2019年08月14日
サマリー
◆ESG投資の拡大に伴い、企業の非財務情報の開示が進み、投資家も企業も従業員満足度に注目している。企業経営の課題として従業員満足度や従業員に関するエンゲージメントの重要性が増しているからである。ただし、健康経営や従業員エンゲージメントをどう実践・推進し、計測するか、具体的なKPI設定にまでは至っていない企業が多い。
◆TOPIX500構成銘柄を対象に、従業員満足度調査に関する開示状況を調査すると、従業員満足度調査を実施する企業は294社と約6割に達しているが、それを非財務情報報告書で開示している企業は3割程度にとどまる。また、調査の「回答率」を開示している企業は38社、「満足度」が具体的にどれだけかを開示する企業は41社であった。

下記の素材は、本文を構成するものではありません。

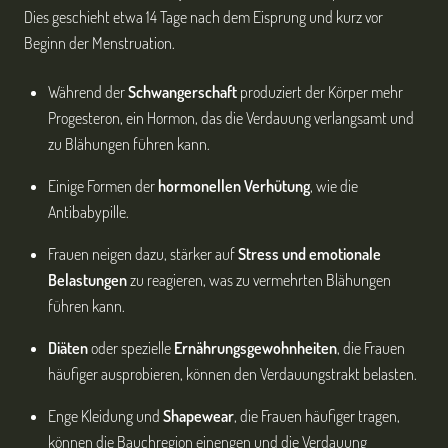
Dies geschieht etwa 14 Tage nach dem Eisprung und kurz vor
Beginn der Menstruation.
Während der
Schwangerschaft
produziert der Körper mehr
Progesteron, ein Hormon, das die Verdauung verlangsamt und
zu Blähungen führen kann.
Einige Formen der
hormonellen Verhütung
, wie die
Antibabypille.
Frauen neigen dazu, stärker auf
Stress und emotionale
Belastungen
zu reagieren, was zu vermehrten Blähungen
führen kann.
Diäten
oder spezielle
Ernährungsgewohnheiten
, die Frauen
häufiger ausprobieren, können den Verdauungstrakt belasten.
Enge Kleidung und
Shapewear
, die Frauen häufiger tragen,
können die Bauchregion einengen und die Verdauung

◆今後は、従業員満足度をKPIとして活用することで、従業員のエンゲージメントを向上させる取り組みの結果を定量的に把握することが可能となり、それを企業の持続的な成長に活かしていくことが期待される。
◆従業員満足度に関する情報が開示されることは、投資家にもメリットがある。従業員満足度がKPIとして明確化された企業の成長性が期待できるのであれば、従業員満足度を投資判断の際の指標に組み入れる投資家も増えていく可能性がある。
◆今後、企業のESGに対する取り組みが進むとともに、統合報告書などで非財務情報の開示が積極的に行われていけば、投資家の非財務情報に対する理解が深まり、企業と投資家の対話が促進されるだろう。